Je winkelwagen is momenteel leeg!
Op een zonovergoten zaterdagochtend fietsten zeven jonge vogelaars met hulpmoeder en gidsen naar de oevers van de IJssel bij de Amerikaanse windmolen. Om daar te starten met de verrekijkerinstructie en het spotten van de eerste vogels op de bakens: jonge aalscholver, kokmeeuw. Nog meer bakens met meeuwen en de ene na de andere aalscholver vloog voorbij, dook net onder of kwam weer boven en droogde uitgebreid zijn wapperende vleugels aan de wind. Turend door de kijker werd er net niet in koeienvlaaien gestapt. Reigers (blauwe) zagen we, kauwtjes en eksters, witte kwikstaarten vlogen in golvende vlucht voorbij, een wolk dikke postduiven, een zwerm spreeuwen, een groep kleine piepende bruine vogeltjes genaamd graspiepers (herkende gids Frank aan het geluid), op de oevers aan de overkant ganzen. Tja, welke ganzen dan? Het boekje toonde ze: Canadese ganzen, brandganzen waren er en grauwe ganzen. Die vlogen even later luid gakkend vlak over ons heen. In de bosjes een koolmees, een tjiftjaf (grauw en geel). Schroevend op de thermiek hoog in de lucht herkennen we buizerds.

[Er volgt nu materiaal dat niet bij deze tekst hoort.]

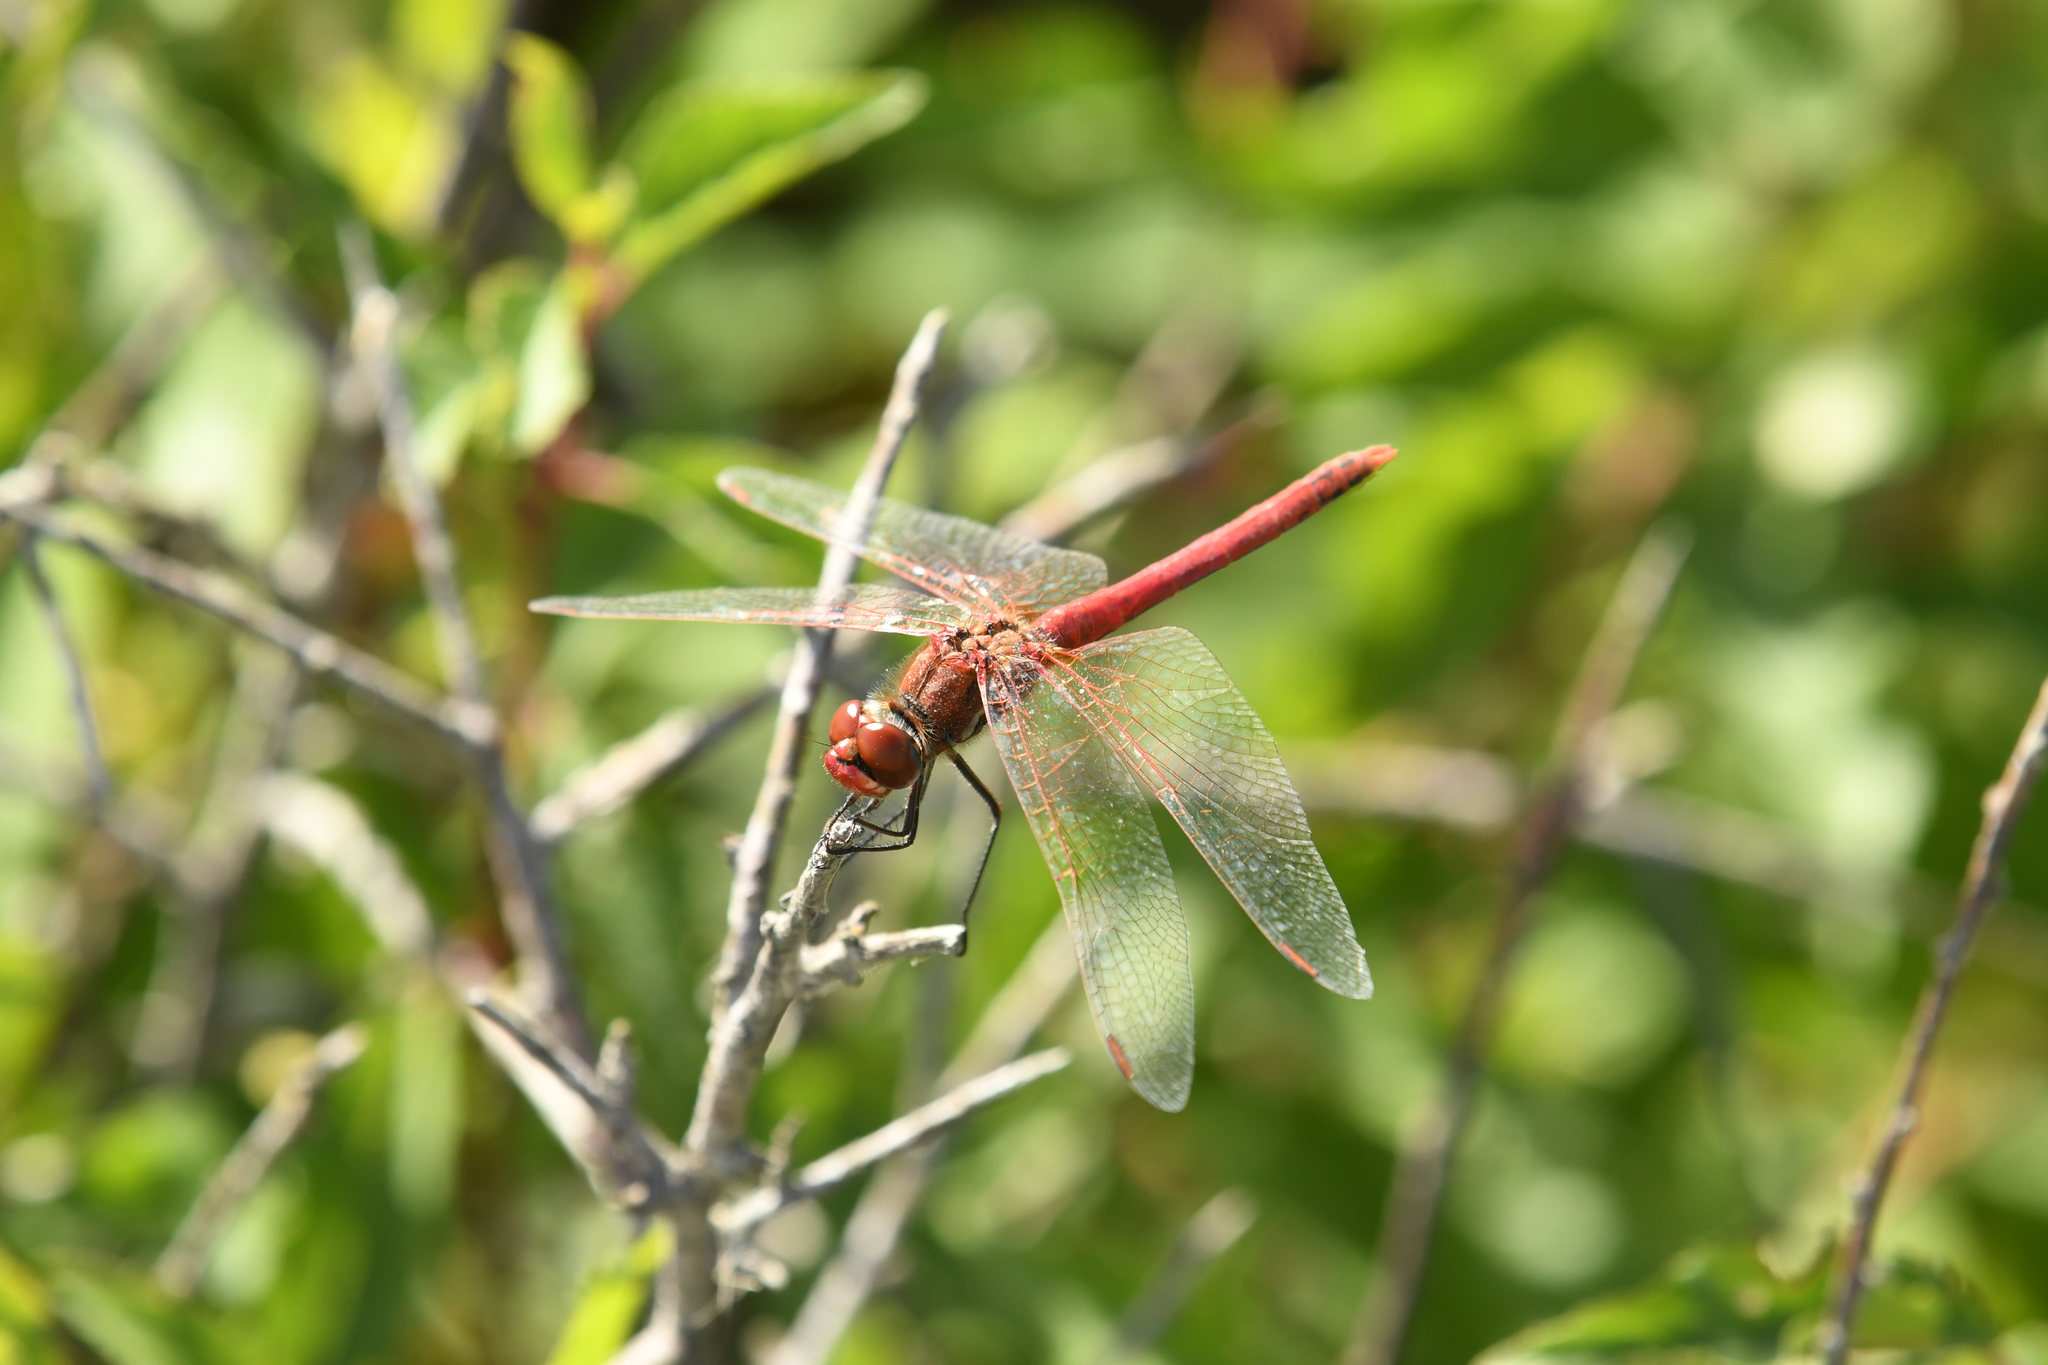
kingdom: Animalia
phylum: Arthropoda
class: Insecta
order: Odonata
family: Libellulidae
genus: Sympetrum
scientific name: Sympetrum fonscolombii
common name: Red-veined darter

Een uurtje later en niet heel veel verder lokte een buis op de oever van de poel ons om in de zon zittend nog verder de omgeving af te speuren. Met chocomelk en een koekje. We zagen kwikstaartjes het natte slik afspeuren naar beestjes. Ook een paar onderzoekende kinderen sopten door het slik en ontdekten vervolgens dat de buis een soort tunnel was. De grote verrassing toonde zich op de terugweg: de komst van een visarend! We zagen hem zelfs bidden boven de IJssel, en even later ook nog een biddend torenvalkje…
Geheel voldaan keerden we Kaardebolwaards waar één van de kinderen zich in de armen van haar moeder stortte met de kreet: “Mama, we hebben een visarend gezien!”